Well, we knew Intel had some smartphone plans to announce when it showed off a reference smartphone at CES 2012 and the chip-making giant said it has struck deals to have Intel-powered, Android-based smartphones from Lenovo and Motorola on the market in 2012.
The chips used to be called Medfield but it is now called Intel Atom Z2460. During an on-stage demonstration during CES 2012, Intel said its chipset could offer a better performance than existing devices on the market.
The first device, the Lenovo K800, will land in China first, which is a huge and potentially lucrative market. Look for this to land in the second quarter with Ice Cream Sandwich and the other goodies you’d expect from a device of this class.
Motorola CEO Sanjay Jha also shared the stage and said it would be partnering with Intel on a multi-year, multi-device strategy. Seeing as how Motorola will soon be a part of Google, it doesn’t take a genius to figure out that these devices will presumably be based on Android.

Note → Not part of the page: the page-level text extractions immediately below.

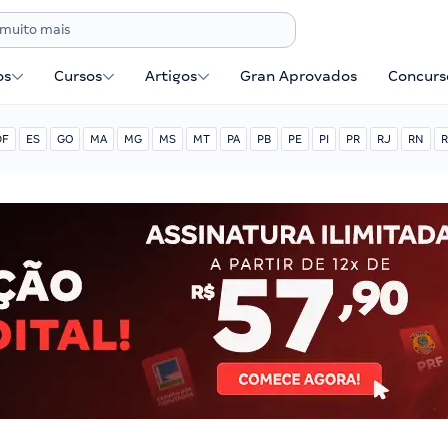
os
Cursos
Artigos
Gran Aprovados
Concurse
DF
ES
GO
MA
MG
MS
MT
PA
PB
PE
PI
PR
RJ
RN
R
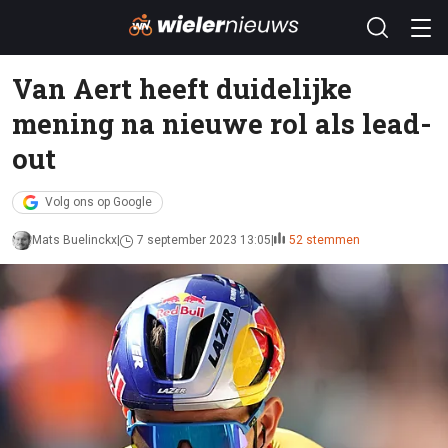
Van Aert heeft duidelijke
mening na nieuwe rol als lead-
out
Volg ons op Google
Mats Buelinckx
7 september 2023 13:05
52 stemmen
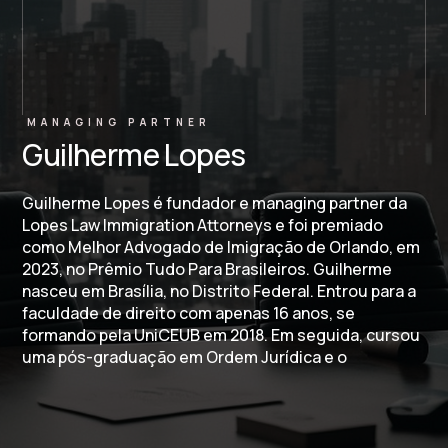
MANAGING PARTNER
Guilherme Lopes
Guilherme Lopes
Managing Partner
Guilherme Lopes é fundador e managing partner da
Lopes Law Immigration Attorneys e foi premiado
como Melhor Advogado de Imigração de Orlando, em
2023, no Prêmio Tudo Para Brasileiros. Guilherme
nasceu em Brasília, no Distrito Federal. Entrou para a
faculdade de direito com apenas 16 anos, se
formando pela UniCEUB em 2018. Em seguida, cursou
uma pós-graduação em Ordem Jurídica e o
Ministério Público na Escola Superior do Ministério
Público do Distrito Federal e Territórios. Trabalhou
no Tribunal de Justiça de Brasília, na Procuradoria
Geral da República e se tornou sócio no escritório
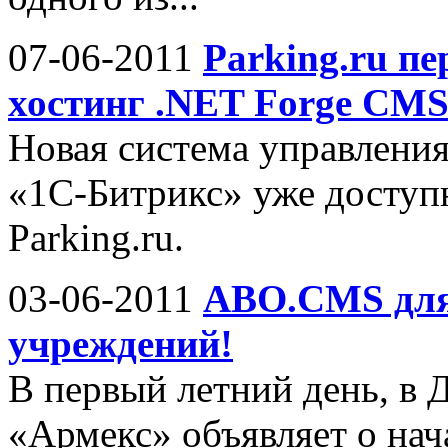
07-06-2011
Parking.ru п
хостинг .NET Forge CM
Новая система управлени
«1С-Битрикс» уже доступн
Parking.ru.
03-06-2011
ABO.CMS для
учреждений!
В первый летний день, в 
«Армекс» объявляет о на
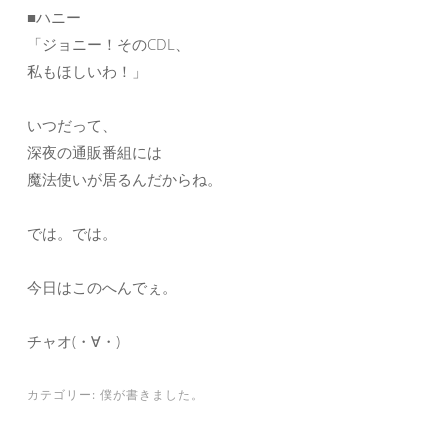
■ハニー
「ジョニー！そのCDL、
私もほしいわ！」
いつだって、
深夜の通販番組には
魔法使いが居るんだからね。
では。では。
今日はこのへんでぇ。
チャオ(・∀・)
カテゴリー:
僕が書きました。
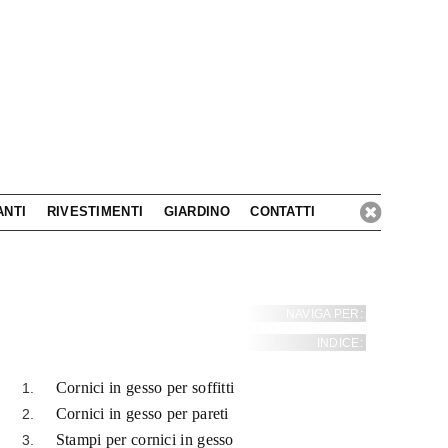
ANTI
RIVESTIMENTI
GIARDINO
CONTATTI
NAVIGA PER:
INDICE:
Cornici in gesso per soffitti
Cornici in gesso per pareti
Stampi per cornici in gesso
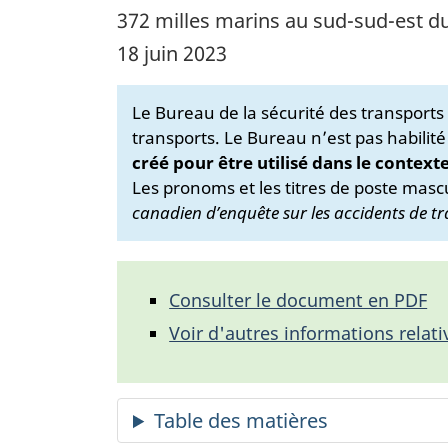
372 milles marins au sud-sud-est d
18 juin 2023
Le Bureau de la sécurité des transport
transports. Le Bureau n’est pas habilité
créé pour être utilisé dans le context
Les pronoms et les titres de poste mascu
canadien d’enquête sur les accidents de tr
Consulter le document en PDF
Voir d'autres informations relati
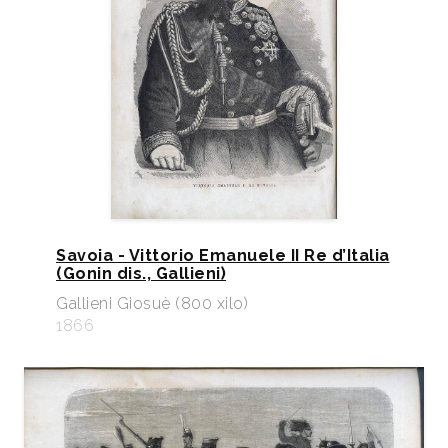
Savoia - Vittorio Emanuele II Re d’Italia
(Gonin dis., Gallieni)
Gallieni Giosuè (800 xilo)
1866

Intel has dominated the computing market for years with its x86 architecture, as the vast majority of PCs and all the Macs use its chips. But as we move into an era where smartphones and tablets are the main form of computing, companies like ARM and Qualcomm have been eating its lunch in the mobile space. This has allowed companies like NVIDIA to also grab a toe-hold in an increasingly-important market.
Even though some may argue that Intel is late to this, it has a ton of resources to push through its mobile initiatives and the Lenovo and Motorola/Google partnerships are quite positive. We can’t wait to put these Intel chips alongside the competition to see how it performs.